Les « Buffalo Soldiers », ces oubliés noirs des conquêtes américaines

Dans sa chronique hebdomadaire pour « Le Monde Afrique », l’écrivain Abdourahman Waberi rend hommage aux « Buffalo Soldiers », ces soldats noirs souvent oubliés des grandes guerres américaines.

Buffalo Soldier, on le sait, est une chanson de reggae qui a déferlé sur la planète en 1983 grâce à la magie de Bob Marley. Fredonnée encore aujourd’hui, elle nous parle d’exil, de courage et de survie. Son refrain magique « woe yoe yoe/woe yoe yoe », la voix et les mots du prophète noir et la cadence rythmique ont élevé son sujet – ce soldat noir si particulier – au rang d’icône internationale.

Récemment en visite à l’université Rice à Houston, une amie iranienne m’a recommandé chaudement la visite d’un petit musée privé dédié à la mémoire des Afro-Américains qui ont servi loyalement et fièrement dans toutes les grandes guerres américaines. Sur le perron, je fis la connaissance du capitaine Paul Matthews, le dynamique vétéran du Vietnam qui a créé cette institution aussi précieuse que modeste, longtemps considérée comme la seule de son genre.

Six jours sur sept, le souriant capitaine au visage poupin vous prend par la main pour vous introduire en douceur dans son univers. Il vous apprend sur-le-champ que le Congrès a autorisé en 1866 la création de six unités entièrement composées de soldats noirs. Les 9e et 10e régiments de cavalerie ainsi que le 38e, 39e, 40e et 41e régiments d’infanterie voient le jour. Les quatre derniers sont réorganisés pour former les régiments d’infanterie 24e et 25e.

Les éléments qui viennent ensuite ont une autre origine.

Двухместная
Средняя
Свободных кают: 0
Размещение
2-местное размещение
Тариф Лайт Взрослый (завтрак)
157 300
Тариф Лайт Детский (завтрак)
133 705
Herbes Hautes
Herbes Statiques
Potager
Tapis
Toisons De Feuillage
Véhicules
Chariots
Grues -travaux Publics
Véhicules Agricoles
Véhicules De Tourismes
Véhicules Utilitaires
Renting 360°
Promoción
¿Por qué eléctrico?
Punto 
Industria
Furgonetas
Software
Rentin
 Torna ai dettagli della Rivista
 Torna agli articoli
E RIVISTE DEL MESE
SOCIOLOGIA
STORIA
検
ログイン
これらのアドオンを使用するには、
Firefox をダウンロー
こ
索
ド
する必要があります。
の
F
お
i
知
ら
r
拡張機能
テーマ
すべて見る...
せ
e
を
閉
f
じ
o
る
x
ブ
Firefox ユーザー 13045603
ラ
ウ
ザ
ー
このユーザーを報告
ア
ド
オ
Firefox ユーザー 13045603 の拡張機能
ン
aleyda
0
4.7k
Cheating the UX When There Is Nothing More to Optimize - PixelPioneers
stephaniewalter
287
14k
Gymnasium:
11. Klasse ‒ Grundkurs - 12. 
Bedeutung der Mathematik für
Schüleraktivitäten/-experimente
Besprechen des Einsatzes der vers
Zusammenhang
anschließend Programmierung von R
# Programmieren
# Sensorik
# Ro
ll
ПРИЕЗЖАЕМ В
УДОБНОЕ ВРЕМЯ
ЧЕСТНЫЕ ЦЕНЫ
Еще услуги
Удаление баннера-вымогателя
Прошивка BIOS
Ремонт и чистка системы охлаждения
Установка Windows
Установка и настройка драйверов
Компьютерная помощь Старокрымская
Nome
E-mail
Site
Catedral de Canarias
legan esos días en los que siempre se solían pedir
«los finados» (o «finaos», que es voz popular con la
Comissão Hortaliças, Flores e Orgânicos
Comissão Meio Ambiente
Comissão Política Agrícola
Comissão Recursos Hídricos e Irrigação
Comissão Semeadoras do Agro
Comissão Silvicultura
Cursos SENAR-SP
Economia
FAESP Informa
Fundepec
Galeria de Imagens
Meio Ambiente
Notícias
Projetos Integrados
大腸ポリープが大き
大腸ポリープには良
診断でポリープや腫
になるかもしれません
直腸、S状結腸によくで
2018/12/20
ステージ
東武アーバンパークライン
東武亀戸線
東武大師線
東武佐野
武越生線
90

La patience et l’honneur en bandoulière

Constitués d’anciens esclaves, d’hommes libres et de soldats noirs qui ont pris part à la guerre de Sécession, ils sont les premiers éléments de l’armée américaine à servir (et porter des armes) en temps de paix. Patriotes, ils se battent aussi pour voir le reste de la population noire libre un jour. Souvent trahis, ils rechargent, après chaque campagne, leurs inépuisables ressources physiques et psychologiques.

Toujours en première ligne, comme plus tard les tirailleurs africains, les Buffalo Soldiers sont de toutes les guerres. On leur confie les tâches les plus ignobles. Ils affrontent les tribus indiennes en lutte pour leur survie, arrêtent les trafiquants, pacifient les territoires conquis, protègent les troupeaux de bovins et les équipages de chemin de fer dans le vaste Far West.

C’est leur bravoure et leur patriotisme qui va rester dans les mémoires. De la guerre hispano-américaine à l’insurrection des Philippines, de l’expédition du Mexique aux deux guerres mondiales, de la guerre de Corée à celle du Vietnam, ils sont toujours au rendez-vous : la patience et l’honneur en bandoulière. Et bien sûr, ils en paient le prix fort.

Coiffure afro et crinière de bison

Le capitaine Matthews nous signale que lors des guerres indiennes, les soldats noirs constituaient près de 20 % des effectifs et dépassent les 40 % au cours de la guerre du Vietnam. Il nous rappelle que les choses n’ont pas fondamentalement changé. Aujourd’hui encore, soupire-t-il, une bonne partie des vétérans de l’Afghanistan ou de l’Iraq se retrouvant à la rue, pour diverses raisons, est constituée de noirs ou d’Hispaniques. Mais il en faut plus pour éteindre la flamme du capitaine Paul Matthews.